During Depression days, when Bonnie and Clyde were cutting a lawless swatch through the Southwest, Mister Jim convinced county commissioners to buy him a Thompson machine gun that split bullets at the rate of 600 per minute. "Never got to use it on them," he many times has mourned. He did, however, have the satisfaction of leading to the capture of Raymond Hamilton, a member of the Bonnie and Clyde gang, and saw him sentenced to 99 years for having the temerity to rob a bank in Mister Jim's jurisdiction.

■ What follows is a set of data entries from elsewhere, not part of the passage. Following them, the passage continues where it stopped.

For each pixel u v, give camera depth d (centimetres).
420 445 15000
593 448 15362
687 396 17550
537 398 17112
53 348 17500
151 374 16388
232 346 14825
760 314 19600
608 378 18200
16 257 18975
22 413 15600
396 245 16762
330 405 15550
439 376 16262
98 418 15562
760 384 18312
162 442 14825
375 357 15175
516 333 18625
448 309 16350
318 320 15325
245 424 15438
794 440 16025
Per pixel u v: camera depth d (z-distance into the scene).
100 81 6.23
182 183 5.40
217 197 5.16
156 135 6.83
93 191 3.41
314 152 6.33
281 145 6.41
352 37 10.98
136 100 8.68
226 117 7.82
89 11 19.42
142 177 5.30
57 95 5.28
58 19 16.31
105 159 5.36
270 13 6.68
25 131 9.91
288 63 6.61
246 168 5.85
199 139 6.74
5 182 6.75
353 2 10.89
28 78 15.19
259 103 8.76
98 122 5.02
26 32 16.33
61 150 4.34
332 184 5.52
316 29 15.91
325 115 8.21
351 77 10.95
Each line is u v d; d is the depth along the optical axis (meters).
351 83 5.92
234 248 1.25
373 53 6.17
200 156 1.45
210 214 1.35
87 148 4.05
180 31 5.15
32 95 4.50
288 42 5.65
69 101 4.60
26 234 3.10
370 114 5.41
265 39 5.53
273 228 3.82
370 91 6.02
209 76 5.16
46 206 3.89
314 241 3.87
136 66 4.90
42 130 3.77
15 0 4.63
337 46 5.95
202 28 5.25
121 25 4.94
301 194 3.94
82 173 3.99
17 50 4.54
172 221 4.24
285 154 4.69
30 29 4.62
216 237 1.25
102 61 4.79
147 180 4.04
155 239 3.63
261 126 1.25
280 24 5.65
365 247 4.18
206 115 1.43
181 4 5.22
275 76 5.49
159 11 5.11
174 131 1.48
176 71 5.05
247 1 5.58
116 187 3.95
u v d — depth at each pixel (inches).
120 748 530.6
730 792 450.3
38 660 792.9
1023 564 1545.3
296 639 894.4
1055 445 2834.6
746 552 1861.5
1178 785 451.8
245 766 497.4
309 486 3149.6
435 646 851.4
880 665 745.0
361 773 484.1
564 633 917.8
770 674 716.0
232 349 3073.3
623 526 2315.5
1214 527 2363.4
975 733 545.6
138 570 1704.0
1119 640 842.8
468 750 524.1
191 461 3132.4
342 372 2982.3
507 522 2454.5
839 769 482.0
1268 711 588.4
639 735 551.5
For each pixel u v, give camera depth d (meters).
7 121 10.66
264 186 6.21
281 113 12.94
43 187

Jim Flournoy began as a prison guard, then shifted briefly to warring on ticks for the Texas Sanitary Livestock Commission. As a Texas Ranger in the 1920s and 1930s, he concentrated on cattle rustlers in the Big Bend Country along the Mexican border. He loves to recall those old days when life was simpler, when he rode horseback in the mountains, slept under the stars, and didn't have to worry about meddling newsmen.

Except for winking at the operation of the Chicken Ranch, Mister Jim has always been a stickler for enforcing the law. "Many is the time," he has said, "that we've busted somebody for carrying just one marijuana cigarette. They say they're gonna legalize it. Maybe so, but it ain't legal yet." Flournoy handled his last big case a few months ago when he found three dudes operating a methamphetamine factory in an old farm house and captured dope and paraphernalia he claimed to be valued at $30 million.

Though he growls and snorts when "Whorehouse" is mentioned -- "I wouldn't walk across the street to see the damn thang" -- Jim Flournoy finds himself in full agreement with one sentiment expressed by his stage counterpart, Ed Earl Dodd.

"You know, this damn job ain't no fun no more," the stage sheriff complains. "There was a time when law'n order meant somethin'. But now you got to read folks their rights to 'em 'till you go half blind, and fill out a stack of damn papers and showdog couldn't jump over."

"That's sure the way it is," Mister Jim enthused when that passage was read to him. "Hail, it's got to where you don't hardly dare arrest a bank robber without you catch him carryin' the cash and two guns. F.B.I. and everybody's always messin' with you about so-called civil rights. I'd a-quit this office several years ago, but then that Chicken Ranch stuff come up and two fellers announced to run against me. I just decided, by God, to stay and show 'em I couldn't be pushed around."

Ed Earl Dodd couldn't have said it better, Sheriff. Enjoy your retirement out there on your chicken -- ah, excuse me -- your cattle ranch there in Fayette County.